◆ **TEXTAUSZUG**
——

Süddeutsche Zeitung

Einigung in Rechtsstreit:Maschmeyers Besuch in Zürich

Lesezeit: 2 min

Von Klaus Ott, München

Carsten Maschmeyer, deutscher Multimillionär aus Hannover, war heimlich nach Zürich gekommen. Und genauso heimlich wieder abgereist. Niemand sollte von seinem Auftritt erfahren. Niemand, außer der Abteilung 7 des Bezirksgerichtes Zürich und der Bank J. Safra Sarasin. Acht Stunden lang verhandelte das Gericht eine Schadenersatzklage Maschmeyers gegen die Schweizer Bank, schließlich war man sich einig: Der hannoversche Investor erhält einen Teil der von ihm geforderten knapp 18 Millionen Euro, und damit ist der ganze Streit um schiefgegangene Geldanlagen und dubiose Aktiendeals vom Tisch. Aktiendeals, bei denen mehrere Kapitalanlagefonds versucht haben sollen, den deutschen Fiskus zu betrügen.

——

[Gesammelte Dateneinträge]
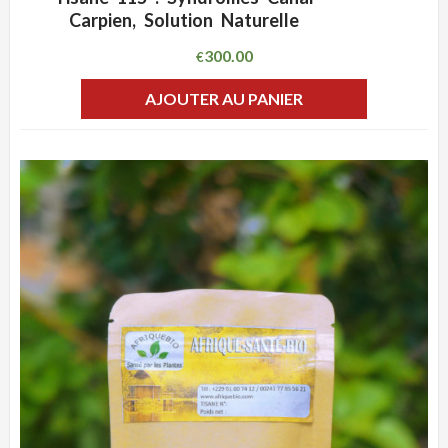
ADD WISHLIST
CLIQUEZ POUR VOIR
Carpien, Solution Naturelle
300.00
€
AJOUTER AU PANIER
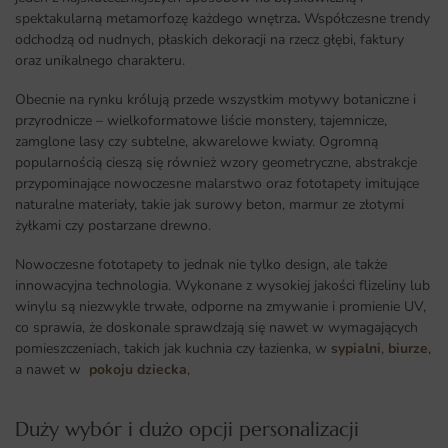
spektakularną metamorfozę każdego wnętrza
.
Współczesne trendy
odchodzą od nudnych, płaskich dekoracji na rzecz głębi, faktury
oraz unikalnego charakteru.
Obecnie na rynku królują przede wszystkim motywy botaniczne i
przyrodnicze – wielkoformatowe liście monstery, tajemnicze,
zamglone lasy czy subtelne, akwarelowe kwiaty. Ogromną
popularnością cieszą się również wzory geometryczne, abstrakcje
przypominające nowoczesne malarstwo oraz fototapety imitujące
naturalne materiały, takie jak surowy beton, marmur ze złotymi
żyłkami czy postarzane drewno.
Nowoczesne fototapety to jednak nie tylko design, ale także
innowacyjna technologia. Wykonane z wysokiej jakości flizeliny lub
winylu są niezwykle trwałe, odporne na zmywanie i promienie UV,
co sprawia, że doskonale sprawdzają się nawet w wymagających
pomieszczeniach, takich jak kuchnia czy łazienka, w
sypialni
,
biurze
,
a nawet w
pokoju dziecka
,
Duży wybór i dużo opcji personalizacji ​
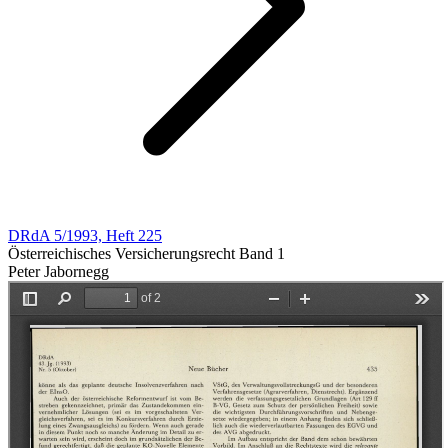
DRdA 5/1993, Heft 225
Österreichisches Versicherungsrecht Band 1
Peter Jabornegg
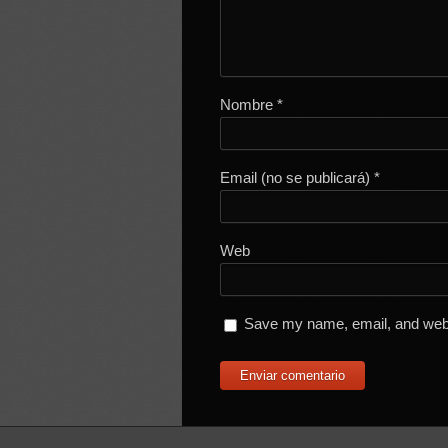
Nombre
*
Email (no se publicará)
*
Web
Save my name, email, and websi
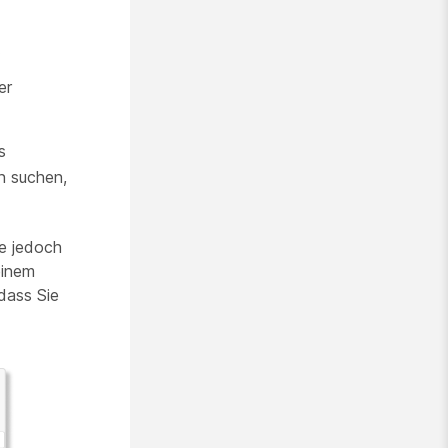
.
er
s
n suchen,
ne jedoch
einem
dass Sie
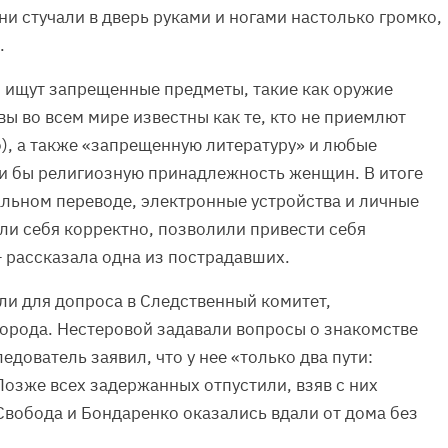
ни стучали в дверь руками и ногами настолько громко,
.
 ищут запрещенные предметы, такие как оружие
вы во всем мире известны как те, кто не приемлют
о), а также «запрещенную литературу» и любые
и бы религиозную принадлежность женщин. В итоге
льном переводе, электронные устройства и личные
ли себя корректно, позволили привести себя
— рассказала одна из пострадавших.
и для допроса в Следственный комитет,
орода. Нестеровой задавали вопросы о знакомстве
дователь заявил, что у нее «только два пути:
Позже всех задержанных отпустили, взяв с них
Свобода и Бондаренко оказались вдали от дома без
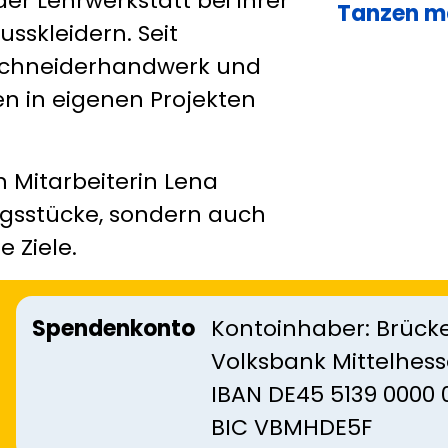
er Lehrwerkstatt bei ihrer
Tanzen m
sskleidern. Seit
 Schneiderhandwerk und
n in eigenen Projekten
n Mitarbeiterin Lena
ngsstücke, sondern auch
 Ziele.
Spendenkonto
Kontoinhaber: Brücke
Volksbank Mittelhes
IBAN DE45 5139 0000 
BIC VBMHDE5F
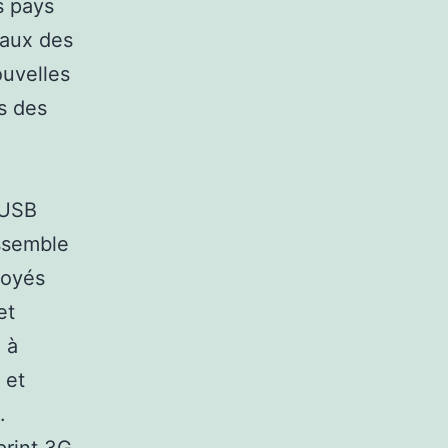
s pays
naux des
ouvelles
s des
 USB
essemble
loyés
et
e à
 et
.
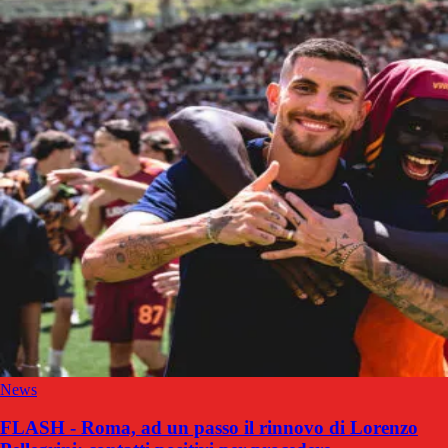
News
FLASH - Roma, ad un passo il rinnovo di Lorenzo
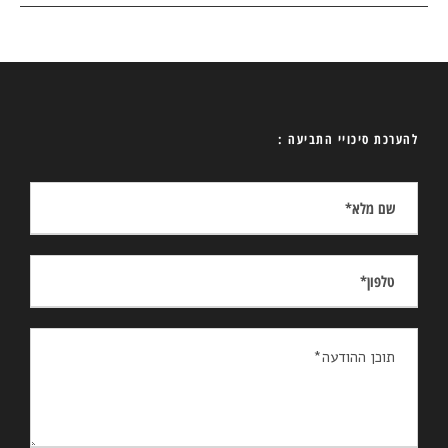
להערכת סיכויי התביעה :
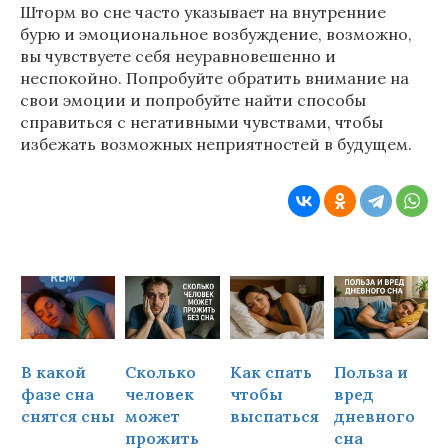
Шторм во сне часто указывает на внутренние
бурю и эмоциональное возбуждение, возможно,
вы чувствуете себя неуравновешенно и
неспокойно. Попробуйте обратить внимание на
свои эмоции и попробуйте найти способы
справиться с негативными чувствами, чтобы
избежать возможных неприятностей в будущем.
В какой
Сколько
Как спать
Польза и
Ч
фазе сна
человек
чтобы
вред
снятся сны
может
выспаться
дневного
прожить
сна
ч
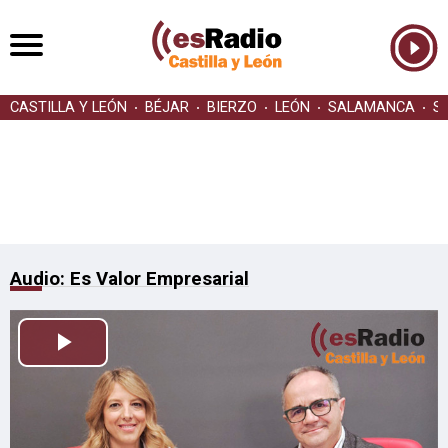
CASTILLA Y LEÓN
BÉJAR
BIERZO
LEÓN
SALAMANCA
S
Audio: Es Valor Empresarial
Reproducir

——

◆ **AUFGABEN**
a) Gegen welche Bank richtete sich Maschmeyers Schadenersatzklage laut dem Artikel über seinen Besuch in Zürich?
b) Wiederhole aus dem Artikel über Maschmeyers Besuch in Zürich den Wortlaut, beginnend mit „Lesezeit: 2 min“ und weiter bis einschließlich „deutschen Fiskus zu betrügen.“.
Die Einträge stammen aus einer anderen Quelle.

◆ **LÖSUNGEN**
a) Gegen die Schweizer Bank J. Safra Sarasin.

b)
Lesezeit: 2 min

Von Klaus Ott, München

Carsten Maschmeyer, deutscher Multimillionär aus Hannover, war heimlich nach Zürich gekommen. Und genauso heimlich wieder abgereist. Niemand sollte von seinem Auftritt erfahren. Niemand, außer der Abteilung 7 des Bezirksgerichtes Zürich und der Bank J. Safra Sarasin. Acht Stunden lang verhandelte das Gericht eine Schadenersatzklage Maschmeyers gegen die Schweizer Bank, schließlich war man sich einig: Der hannoversche Investor erhält einen Teil der von ihm geforderten knapp 18 Millionen Euro, und damit ist der ganze Streit um schiefgegangene Geldanlagen und dubiose Aktiendeals vom Tisch. Aktiendeals, bei denen mehrere Kapitalanlagefonds versucht haben sollen, den deutschen Fiskus zu betrügen.